Я гашу ночник от «Икеи» и выскальзываю за дверь, снова иду в гостиную подождать, не позвонит ли Жан-Клод. Может быть, он надрался только для того, чтобы преодолеть трудный момент в своей жизни, может быть, ему нужно было просто высказаться, и он мне позвонил, но потом почему-то смутился. Он сильный человек, миллиардер. У него есть дочка трех лет, жена индианка, из благородных, и просто красавица. У него есть тысячи возможностей, чтобы снова обрести себя. Если ему перезвоню я, это может его унизить. Мне только остается ждать, что он сам мне перезвонит. На экране телевизора все еще беззвучно мелькают кадры мультфильма, звук отключен. Собака Мендоса. Я зарабатываю больше, крутя мультфильмы круглосуточно, а не прерывая и возобновляя их показ. Интересно, сколько детей в эту минуту смотрят мультик про пса Мендоса? А сколько взрослых, не считая меня? А сколько их сейчас, взрослых мужчин, у кого в эту минуту возникла эрекция?

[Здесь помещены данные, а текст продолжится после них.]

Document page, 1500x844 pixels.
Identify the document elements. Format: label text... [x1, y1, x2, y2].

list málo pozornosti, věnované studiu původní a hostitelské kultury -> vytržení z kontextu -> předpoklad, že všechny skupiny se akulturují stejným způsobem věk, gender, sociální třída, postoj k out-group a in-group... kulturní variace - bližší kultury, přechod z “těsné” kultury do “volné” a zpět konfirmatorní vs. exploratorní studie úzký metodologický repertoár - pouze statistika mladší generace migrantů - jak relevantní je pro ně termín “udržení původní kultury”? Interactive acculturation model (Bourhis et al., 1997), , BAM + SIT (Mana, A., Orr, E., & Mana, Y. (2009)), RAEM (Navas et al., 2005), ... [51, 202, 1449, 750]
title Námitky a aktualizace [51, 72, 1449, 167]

На журнальном столике лежит листок с номером телефона доктора Фикола. «Пойди покажись врачу…»
В какой-то момент я попадаю в холл огромной гостиницы; этот холл переполнен элегантно одетыми людьми, они собрались на светский прием. В центре холла деревянная беседка, похожая на будку справочного бюро, из нее вышла женщина, но ее лицо я не увидел, потому что смотрел в пол, я заметил только ее сапоги, такие сапоги были очень модными в пору моей юности: кожаные, коричневые, в обтяжку, а сбоку молния, у них не было острых, загнутых вверх носов, как на башмаках у гномов, какие носят модницы в этом году. Я не успел взглянуть на женщину, как она схватила меня за руку и с огромной, нечеловеческой, но подчиняющейся законам физики, силой поволокла меня через дверь запасного выхода, ударом кун-фу выбив кольцо противопанического устройства. И как прежде я успел заметить только ее сапог по моде семидесятых годов, который, как кнут, свистнул в воздухе; но ее лицо я так и не увидел, потому что мы уже оказались за дверью, а за дверью была темнота, но хуже всего — пустота…
Ну да, вот откуда взялась
Жан-Клод не звонит. У них уже четверть седьмого вечера. В Аспене сейчас мертвый сезон, жизнь там в эту пору — просто жуть, как на любом модном курорте, когда кончается сезон. Может быть, сегодня в какой-нибудь из больниц Марселя умер его отец, и, узнав об этом, он, сидя у камина, надрался виски, выпил подряд три-четыре стакана и страдает теперь от угрызений совести, что бросил его умирать в одиночестве, и, может быть, ему захотелось выговориться, и он мне позвонил, просто так, ведь в этот период у него осталось совсем немного друзей, поэтому ничего странного в его звонке нет…
Та пустота. Но это была не абсолютная пустота, это была не Торричеллиева пустота; это была плотная пустота, так сказать, пневматическая, эластичная, но что самое главное, — вот же оно, вот — то, что она
Но ведь отец Жан-Клода умер, когда ему было двадцать лет, и матери его уже давно нет в живых. Почему он мне позвонил? Почему он мне больше не звонит? Какое с ним случилось несчастье?